On Thursday, the presidents of 48 American colleges and universities delivered a searing letter to President Donald Trump taking aim at his executive order on immigration.
The letter, drafted by Princeton's president, Christopher L. Eisgruber, and the University of Pennsylvania's president, Amy Gutmann, and signed by 40 other college presidents said:
"This action unfairly targets seven predominantly Muslim countries in a manner inconsistent with America's best principles and greatest traditions. We welcome outstanding Muslim students and scholars from the United States and abroad, including the many who come from the seven affected countries ... This executive order is dimming the lamp of liberty and staining the country's reputation. We respectfully urge you to rectify the damage done by this order."
Their words come amid backlash over an executive order signed by Trump, who cited security concerns, that bars citizens of Iran, Iraq, Libya, Somalia, Sudan, Syria, and Yemen from entering the US for 90 days and bars all refugee immigration to the US for 120 days.
"It really is a statement that felt very personal for me and also a statement about values that I think are defining for Princeton and other universities," Eisgruber told Business Insider.
Eisgruber noted that the order directly affected more than 50 students and faculty members at Princeton. Some of those people are overseas and having difficulty returning to the US, he said, with the rest residing in the US and worried they will be unable to travel internationally to visit family.
Eisgruber, the son of immigrant parents, also spoke about how his family history made the issue personal to him.

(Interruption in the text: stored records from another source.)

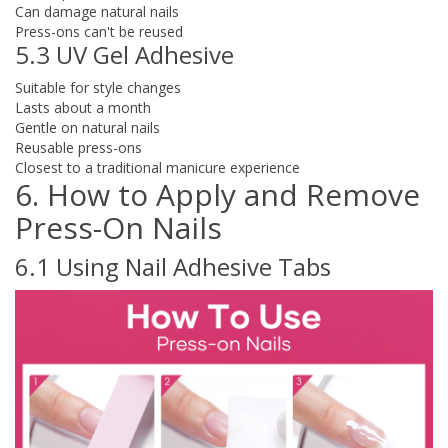
Can damage natural nails
Press-ons can't be reused
5.3 UV Gel Adhesive
Suitable for style changes
Lasts about a month
Gentle on natural nails
Reusable press-ons
Closest to a traditional manicure experience
6. How to Apply and Remove
Press-On Nails
6.1 Using Nail Adhesive Tabs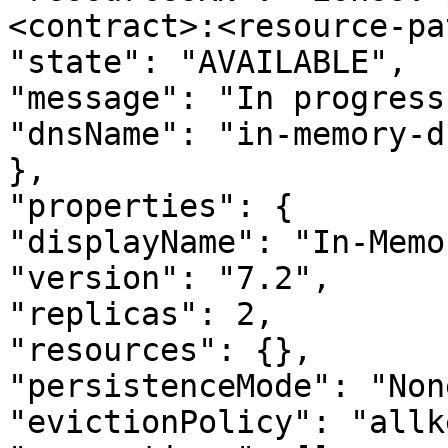
<contract>:<resource-pa
"state": "AVAILABLE",

"message": "In progress.
"dnsName": "in-memory-d
},

"properties": {

"displayName": "In-Memo
"version": "7.2",

"replicas": 2,

"resources": {},

"persistenceMode": "None
"evictionPolicy": "allk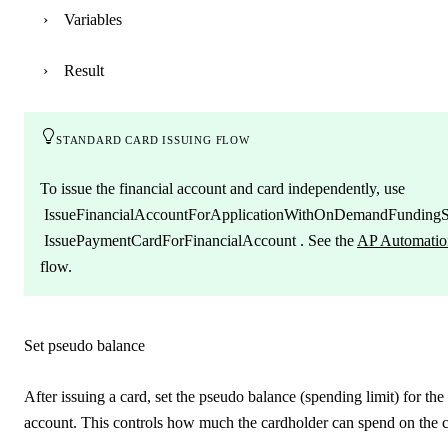
Variables
Result
standard card issuing flow
To issue the financial account and card independently, use
IssueFinancialAccountForApplicationWithOnDemandFunding
IssuePaymentCardForFinancialAccount
. See the
AP Automatio
flow.
Set pseudo balance
After issuing a card, set the pseudo balance (spending limit) for the
account. This controls how much the cardholder can spend on the ca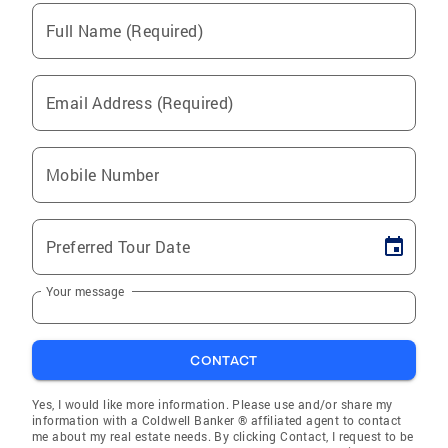
Full Name (Required)
Email Address (Required)
Mobile Number
Preferred Tour Date
Your message
CONTACT
Yes, I would like more information. Please use and/or share my
information with a Coldwell Banker ® affiliated agent to contact
me about my real estate needs. By clicking Contact, I request to be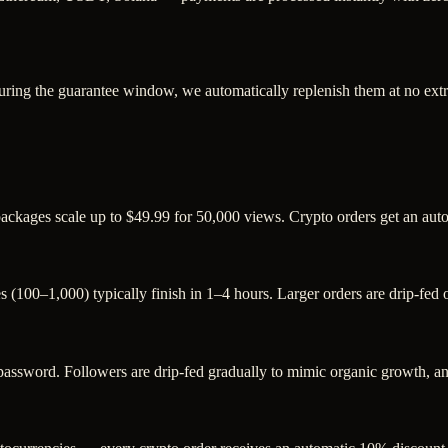
uring the guarantee window, we automatically replenish them at no extr
 packages scale up to $49.99 for 50,000 views. Crypto orders get an au
s (100–1,000) typically finish in 1–4 hours. Larger orders are drip-fed
sword. Followers are drip-fed gradually to mimic organic growth, and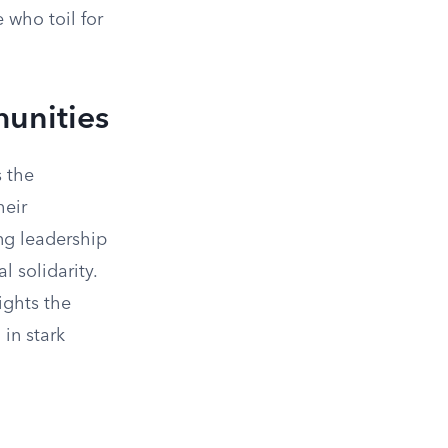
 who toil for
munities
 the
heir
ing leadership
 solidarity.
ights the
in stark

"My mother's family fled first from Germany and then from France — they were Jewish and they fled when the Nazis came to power — and they made it to this country in May of 1940," he said. "If we had a refugee ban in place in May of 1940 and my mother and her family had been turned away, they almost certainly would have been murdered."
His father, too, came to the US as an immigrant, as an exchange student from Germany in 1950.
"When I look at these families that are being affected by this order I see my parents and I see the dreams and aspirations that they had the threats that they faced," he said.